If bath salts and meow-meow are cousins, our drug panic is practically an identical twin of the one in Britain. Just like the Brits, we didn’t wait for drug tests or other concrete evidence that Rudy Eugene was under the influence of bath salts when he attacked a homeless man over the Memorial Day weekend, just accepted the wild guesswork of a single cop. Three weeks later, there’s still not a shred of evidence that bath salts had anything to do with the zombie incident.
But over at the city commission, they don’t need no stinking evidence to know what happened or what to do about it. The commissioners last week banned the sale of anything called “bath salt” or “bath salts.” In civilized, literate parts of the world, laws banning drugs contain their actual chemical formulas.
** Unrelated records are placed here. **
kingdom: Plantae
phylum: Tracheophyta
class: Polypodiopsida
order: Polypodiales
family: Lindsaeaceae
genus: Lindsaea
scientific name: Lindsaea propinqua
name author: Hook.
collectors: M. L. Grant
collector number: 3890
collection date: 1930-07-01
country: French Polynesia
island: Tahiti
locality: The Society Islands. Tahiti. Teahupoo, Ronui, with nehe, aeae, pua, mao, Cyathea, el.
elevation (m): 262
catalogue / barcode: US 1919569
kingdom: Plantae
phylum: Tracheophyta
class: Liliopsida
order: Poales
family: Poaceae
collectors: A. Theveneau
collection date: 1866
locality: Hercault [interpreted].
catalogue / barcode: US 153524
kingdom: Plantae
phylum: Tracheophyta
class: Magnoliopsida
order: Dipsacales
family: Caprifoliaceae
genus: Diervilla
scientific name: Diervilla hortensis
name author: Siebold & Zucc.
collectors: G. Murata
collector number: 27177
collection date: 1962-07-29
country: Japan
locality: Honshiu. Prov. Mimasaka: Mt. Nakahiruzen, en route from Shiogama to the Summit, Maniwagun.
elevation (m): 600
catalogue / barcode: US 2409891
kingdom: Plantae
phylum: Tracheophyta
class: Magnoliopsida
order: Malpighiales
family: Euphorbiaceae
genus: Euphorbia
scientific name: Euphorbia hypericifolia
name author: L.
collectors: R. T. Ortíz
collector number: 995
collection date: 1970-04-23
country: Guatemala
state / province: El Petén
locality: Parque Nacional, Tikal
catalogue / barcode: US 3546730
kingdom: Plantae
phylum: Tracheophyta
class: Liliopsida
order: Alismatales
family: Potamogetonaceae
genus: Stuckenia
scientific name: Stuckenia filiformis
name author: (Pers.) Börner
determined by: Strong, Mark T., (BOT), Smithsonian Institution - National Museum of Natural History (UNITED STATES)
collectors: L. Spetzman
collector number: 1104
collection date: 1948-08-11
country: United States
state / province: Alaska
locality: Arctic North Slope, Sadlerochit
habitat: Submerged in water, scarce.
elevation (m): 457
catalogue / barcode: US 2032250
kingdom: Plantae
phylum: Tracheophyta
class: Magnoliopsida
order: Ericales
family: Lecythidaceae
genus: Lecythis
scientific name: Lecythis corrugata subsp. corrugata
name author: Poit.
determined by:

Ha! Our commissioners don’t need no stinking science, either. Just a package with the name bath salts is illegal now, which is going to come as a surprise to all the nice ladies who buy vanilla-scented crystals to dissolve in their baths. (The commission apparently thought it had gotten around that by extending the ban only to packages under 16 ounces, but a lot of cosmetic bath salts come in eight-ounce packets.) Not to be outdone, several other local city councils, as well as the Miami-Dade County Commission, are poised to jump off the same bridge.
These bans aren’t going to do a thing to remove bath salts — the ones that make you high — from public consumption. Dealers will just start labeling them “plant food” or some other banal phrase, as the Brits did. Even a less forthrightly stupid approach than that of the Miami city commissioners will face serious difficulties. Because the psychoactive compound in bath salts is synthetic, chemists can tinker just slightly with the molecule to produce a substance that’s technically different enough to be legal. That’s why bath salts are still on sale around the United States even though the DEA outlawed them in 1993.
The only thing the panic over bath salts is likely to do, in the end, is sell more bath salts. Scottish public-health researcher Alasdair J. M. Forsyth, who studied Great Britain’s panic over mephedrone in 2009, discovered that Google searches of the phrase “mephedrone buy” skyrocketed every time a new atrocity story broke into the news. “News of drug deaths causes more interest in the drug, including buying it,” he wrote.
That’s right: Our politicians are pushers.